# start of Source document

An elderly former member of the community related to me that her family had come from Eastern Europe, as they has heard on the Jewish grape-vine that there was work to be had in Merthyr and came post-haste. Her family included jewelers and made good money by making trinkets to sell to the sailors in Cardiff, as they, 'had 'fancy women' in every port and needed gifts to please them'. She said that the men tended to be Yiddish speaking and focused themselves on study and life around the synagogue, whereas the women would work the markets and thus picked up both English and Welsh and made the links into the local community. The links between the host community and the Jewish community went both ways, as many of the girls in the Valleys sought to go into service in Jewish homes, with the ambition that they would then be able to go and work in London, for other Jews and come back boasting that they 'know about Pesach'. Interestingly, a tradition grew up where the Jews in the Valleys would give their non-Jewish neighbours Matzahs over Pesach, who would be happy to accept them. This tradition continued into the 1970s.

The Merthyr Jews certainly integrated into the town life over time, not least because their children were enrolled into the local state schools and some of the mostly Russian immigrants sought and obtained Naturalisation at the turn of the 20th century. It is also evidenced by Herman Gittlesohn becoming the Master of the Loyal Cambrian Lodge in the 19th century. Membership of Masonic orders was an important means of social progression for Jews in the commercial community. The community also developed its own institutions and structures, with a literary & Social Society, a Naturalisation Society, and a branch of the Chovovei Zion (c. 1896). There was also later on, even a Dowlais Jewish Cricket Team.

There were in excess of a 100 Jewish workmen at the rail bank, in Dowlais at the iron-works, with many working for Messrs. Guest, Keen and Nettlefolds. Many had come from Russia and Eastern Europe with the great Jewish immigration having heard that work was available. It related that this grouping of eastern European Jews included a group of Hassidic coal miners in Merthyr, who had their own Rebbe, though they did not stay long in Merthyr.

# end of Source document
# start of Raw data

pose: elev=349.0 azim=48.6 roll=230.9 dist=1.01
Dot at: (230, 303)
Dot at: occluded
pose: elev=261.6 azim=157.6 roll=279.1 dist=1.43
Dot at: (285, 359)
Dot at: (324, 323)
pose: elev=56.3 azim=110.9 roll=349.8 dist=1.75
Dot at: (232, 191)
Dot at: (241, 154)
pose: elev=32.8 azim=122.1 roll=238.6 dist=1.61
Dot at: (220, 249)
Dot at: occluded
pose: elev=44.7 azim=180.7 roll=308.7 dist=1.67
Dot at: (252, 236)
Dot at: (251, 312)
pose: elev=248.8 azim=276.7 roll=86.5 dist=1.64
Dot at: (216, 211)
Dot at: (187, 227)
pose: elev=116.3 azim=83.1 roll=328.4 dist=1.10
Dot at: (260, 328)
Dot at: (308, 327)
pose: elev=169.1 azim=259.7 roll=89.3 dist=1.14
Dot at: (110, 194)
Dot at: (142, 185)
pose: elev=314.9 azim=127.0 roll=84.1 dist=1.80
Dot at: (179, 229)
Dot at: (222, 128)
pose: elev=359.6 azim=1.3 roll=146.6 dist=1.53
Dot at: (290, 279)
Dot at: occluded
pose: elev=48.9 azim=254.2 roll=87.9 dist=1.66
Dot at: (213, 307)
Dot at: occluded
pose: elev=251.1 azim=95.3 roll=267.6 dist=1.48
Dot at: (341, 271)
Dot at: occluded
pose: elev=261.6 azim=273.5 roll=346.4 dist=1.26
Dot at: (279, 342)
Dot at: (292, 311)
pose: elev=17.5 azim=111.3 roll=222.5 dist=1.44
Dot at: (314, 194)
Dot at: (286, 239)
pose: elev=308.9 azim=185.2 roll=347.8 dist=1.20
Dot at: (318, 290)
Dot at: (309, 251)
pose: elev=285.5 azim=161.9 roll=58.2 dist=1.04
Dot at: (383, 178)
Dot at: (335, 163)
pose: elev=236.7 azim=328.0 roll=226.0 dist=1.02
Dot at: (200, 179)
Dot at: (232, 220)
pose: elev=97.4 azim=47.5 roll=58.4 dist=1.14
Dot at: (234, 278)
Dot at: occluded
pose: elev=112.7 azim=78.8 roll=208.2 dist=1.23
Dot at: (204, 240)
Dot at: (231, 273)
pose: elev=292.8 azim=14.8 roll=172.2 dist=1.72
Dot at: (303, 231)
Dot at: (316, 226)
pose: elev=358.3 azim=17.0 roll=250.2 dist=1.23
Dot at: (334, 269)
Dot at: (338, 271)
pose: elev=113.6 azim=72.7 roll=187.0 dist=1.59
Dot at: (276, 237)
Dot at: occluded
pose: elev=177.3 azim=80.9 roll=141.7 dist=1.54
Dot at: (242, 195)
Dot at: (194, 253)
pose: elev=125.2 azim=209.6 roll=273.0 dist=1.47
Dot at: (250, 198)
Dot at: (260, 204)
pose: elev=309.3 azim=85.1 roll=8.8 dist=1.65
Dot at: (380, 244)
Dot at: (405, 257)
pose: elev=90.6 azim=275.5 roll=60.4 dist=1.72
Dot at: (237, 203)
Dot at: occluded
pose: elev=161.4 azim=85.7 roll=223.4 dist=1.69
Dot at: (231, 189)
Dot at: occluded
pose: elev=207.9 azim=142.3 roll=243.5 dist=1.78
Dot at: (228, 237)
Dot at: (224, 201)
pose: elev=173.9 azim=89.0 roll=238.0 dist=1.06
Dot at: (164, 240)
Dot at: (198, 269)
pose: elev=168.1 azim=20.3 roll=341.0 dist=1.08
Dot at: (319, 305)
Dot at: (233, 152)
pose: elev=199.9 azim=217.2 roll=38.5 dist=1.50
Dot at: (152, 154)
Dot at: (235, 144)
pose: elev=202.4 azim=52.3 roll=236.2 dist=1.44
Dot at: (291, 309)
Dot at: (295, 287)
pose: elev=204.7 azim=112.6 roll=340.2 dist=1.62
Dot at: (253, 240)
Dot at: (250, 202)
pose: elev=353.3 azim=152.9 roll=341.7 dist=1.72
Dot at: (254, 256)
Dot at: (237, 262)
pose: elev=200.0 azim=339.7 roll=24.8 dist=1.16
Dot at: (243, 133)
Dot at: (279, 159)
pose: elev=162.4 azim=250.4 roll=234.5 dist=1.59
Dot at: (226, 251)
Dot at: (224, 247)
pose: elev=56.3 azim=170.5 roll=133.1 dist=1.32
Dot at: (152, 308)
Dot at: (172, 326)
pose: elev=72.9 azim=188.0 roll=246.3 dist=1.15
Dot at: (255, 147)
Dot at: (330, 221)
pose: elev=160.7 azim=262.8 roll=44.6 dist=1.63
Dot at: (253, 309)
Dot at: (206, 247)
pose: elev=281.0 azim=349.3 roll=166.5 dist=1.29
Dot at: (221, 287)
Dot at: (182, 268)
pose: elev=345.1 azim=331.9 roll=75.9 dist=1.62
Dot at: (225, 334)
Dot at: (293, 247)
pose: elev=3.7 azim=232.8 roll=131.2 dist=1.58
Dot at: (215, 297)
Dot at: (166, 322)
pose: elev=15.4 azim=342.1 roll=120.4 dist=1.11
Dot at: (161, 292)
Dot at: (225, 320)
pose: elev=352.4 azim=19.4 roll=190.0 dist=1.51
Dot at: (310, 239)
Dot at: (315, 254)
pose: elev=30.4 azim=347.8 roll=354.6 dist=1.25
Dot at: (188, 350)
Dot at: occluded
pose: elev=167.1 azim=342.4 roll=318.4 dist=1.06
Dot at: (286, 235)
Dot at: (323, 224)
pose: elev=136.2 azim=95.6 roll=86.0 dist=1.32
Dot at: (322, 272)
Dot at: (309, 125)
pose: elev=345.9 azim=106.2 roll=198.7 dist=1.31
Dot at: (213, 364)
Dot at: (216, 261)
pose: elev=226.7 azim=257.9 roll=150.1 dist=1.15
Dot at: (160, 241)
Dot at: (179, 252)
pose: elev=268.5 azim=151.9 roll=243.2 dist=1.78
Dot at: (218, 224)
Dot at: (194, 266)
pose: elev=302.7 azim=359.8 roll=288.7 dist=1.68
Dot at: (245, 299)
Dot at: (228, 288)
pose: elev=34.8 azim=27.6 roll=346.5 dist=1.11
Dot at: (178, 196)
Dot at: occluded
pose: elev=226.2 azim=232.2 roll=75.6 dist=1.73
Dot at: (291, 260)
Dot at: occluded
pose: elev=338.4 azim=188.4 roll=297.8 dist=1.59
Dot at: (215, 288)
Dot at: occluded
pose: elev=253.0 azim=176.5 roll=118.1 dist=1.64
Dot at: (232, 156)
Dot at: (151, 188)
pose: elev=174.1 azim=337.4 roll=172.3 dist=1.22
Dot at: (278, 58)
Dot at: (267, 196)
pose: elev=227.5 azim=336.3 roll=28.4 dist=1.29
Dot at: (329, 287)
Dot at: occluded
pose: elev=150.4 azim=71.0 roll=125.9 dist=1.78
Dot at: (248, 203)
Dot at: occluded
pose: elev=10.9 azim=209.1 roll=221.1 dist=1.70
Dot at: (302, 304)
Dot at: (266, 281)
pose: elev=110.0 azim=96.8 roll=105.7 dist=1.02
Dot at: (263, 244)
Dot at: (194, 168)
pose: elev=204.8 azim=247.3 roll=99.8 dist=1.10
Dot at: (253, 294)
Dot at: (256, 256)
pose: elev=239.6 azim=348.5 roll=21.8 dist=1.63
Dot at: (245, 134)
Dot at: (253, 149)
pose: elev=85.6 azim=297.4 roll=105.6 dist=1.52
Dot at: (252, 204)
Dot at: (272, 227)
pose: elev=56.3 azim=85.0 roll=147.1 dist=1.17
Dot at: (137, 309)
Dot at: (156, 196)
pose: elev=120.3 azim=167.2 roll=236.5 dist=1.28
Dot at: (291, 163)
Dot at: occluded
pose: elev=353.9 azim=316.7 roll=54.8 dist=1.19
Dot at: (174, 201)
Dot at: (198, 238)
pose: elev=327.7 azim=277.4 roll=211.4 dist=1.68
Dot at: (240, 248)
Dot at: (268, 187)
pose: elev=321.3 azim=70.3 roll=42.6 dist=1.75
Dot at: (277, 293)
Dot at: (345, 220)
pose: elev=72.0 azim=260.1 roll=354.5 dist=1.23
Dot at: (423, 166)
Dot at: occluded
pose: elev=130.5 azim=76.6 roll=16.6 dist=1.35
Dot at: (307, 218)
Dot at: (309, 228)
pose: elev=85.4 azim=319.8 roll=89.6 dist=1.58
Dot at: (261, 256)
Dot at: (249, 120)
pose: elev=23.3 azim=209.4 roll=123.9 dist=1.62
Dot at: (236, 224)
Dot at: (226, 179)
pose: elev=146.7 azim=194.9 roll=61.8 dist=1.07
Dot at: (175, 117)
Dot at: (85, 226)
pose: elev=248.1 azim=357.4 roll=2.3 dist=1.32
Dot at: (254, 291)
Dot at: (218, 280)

# end of Raw data

• _Challenge_: Reproduce verbatim the section of the Merthyr Jewish community passage that begins with the words containing "The Merthyr Jews" and ends with "Jewish Cricket Team.". The records come from a separate, unrelated source.

• _Worked answer_:
The Merthyr Jews certainly integrated into the town life over time, not least because their children were enrolled into the local state schools and some of the mostly Russian immigrants sought and obtained Naturalisation at the turn of the 20th century. It is also evidenced by Herman Gittlesohn becoming the Master of the Loyal Cambrian Lodge in the 19th century. Membership of Masonic orders was an important means of social progression for Jews in the commercial community. The community also developed its own institutions and structures, with a literary & Social Society, a Naturalisation Society, and a branch of the Chovovei Zion (c. 1896). There was also later on, even a Dowlais Jewish Cricket Team.